» WHAT YOU HAVE TO DO: From the Lake Erie Chrome thread below, list every stream or creek that is referred to by name.

» EXERCISE TEXT:
__________

# Lake Erie Chrome



## bigduck10 (Feb 15, 2009)

Great last two days up on the Erie Tribs. Last fish was 31 inches 11 pounds. Took me close to 20 minutes to get the fish in. What a fight.


----------



## Sharp Charge (Jun 24, 2009)

Great fish!


----------



## fishon (Apr 20, 2004)

Nice job there... them males sure are something this year!

Frank Z


----------



## Golden1 (Jun 27, 2009)

Great job,, its great getting them on a fly rod...good fishing to all


----------



## TheCream (Mar 19, 2009)

Nice! Love the steelhead!


----------



## Clayton (Oct 7, 2008)

I'm gonna try that this weekend, brave the crowds and all that jazz. wish me luck


----------



## bigduck10 (Feb 15, 2009)

Clayton,
There were lot's of people around on Wed. With the weather this weekend it will be busy. The water was in good shape. Connueaunt Creek came up on Tuesday and Wed due to Mondays rain and was moving pretty good.
I fished the Ashtabula for the first time and did very well.
That water gets no stocking of fish but they return every year. I just kept moving around trying to avoid the crowd.
I was staying in Pa and fished the Elk as well. There were alot of drop back fish and late on Wed I did very well. I found 2 pods of fish in the shallows and no one on the water. I think most people consider the Elk a fall run stream but I have had great luck there in the spring.
Good luck


----------

__________

» MATERIAL SHOWN:
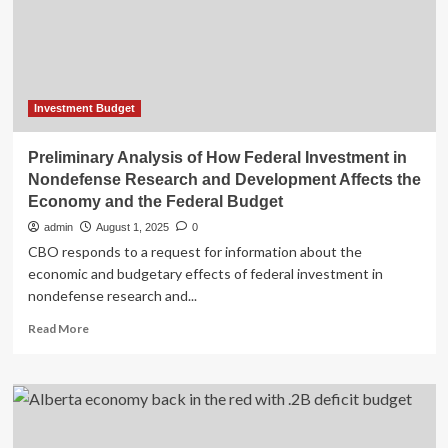
Investment Budget
Preliminary Analysis of How Federal Investment in
Nondefense Research and Development Affects the
Economy and the Federal Budget
admin
August 1, 2025
0
CBO responds to a request for information about the
economic and budgetary effects of federal investment in
nondefense research and...
Read
Read More
more
about
Preliminary
Analysis
of
How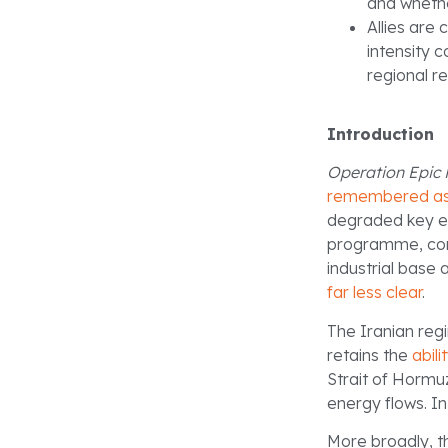
and whethe
Allies are
intensity 
regional re
Introduction
Operation Epic 
remembered as 
degraded key ele
programme, com
industrial base
far less clear
.
The Iranian re
retains the
abili
Strait of Hormu
energy flows. In
More broadly, th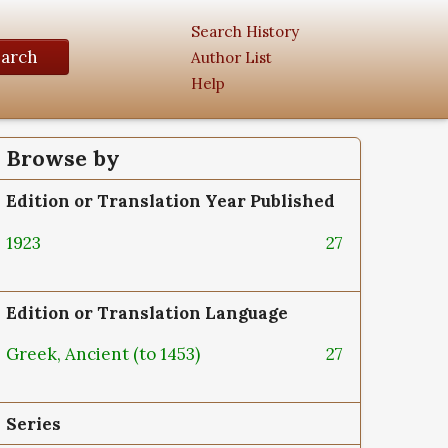
Search History
earch
Author List
Help
Browse by
Edition or Translation Year Published
1923
27
Edition or Translation Language
Greek, Ancient (to 1453)
27
Series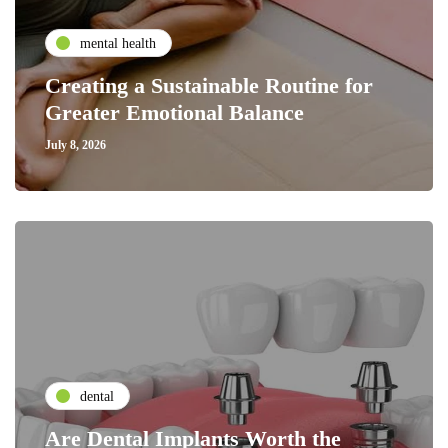
mental health
Creating a Sustainable Routine for
Greater Emotional Balance
July 8, 2026
dental
Are Dental Implants Worth the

__________

» RESPONSE AREA: Connueaunt Creek, the Ashtabula, the Elk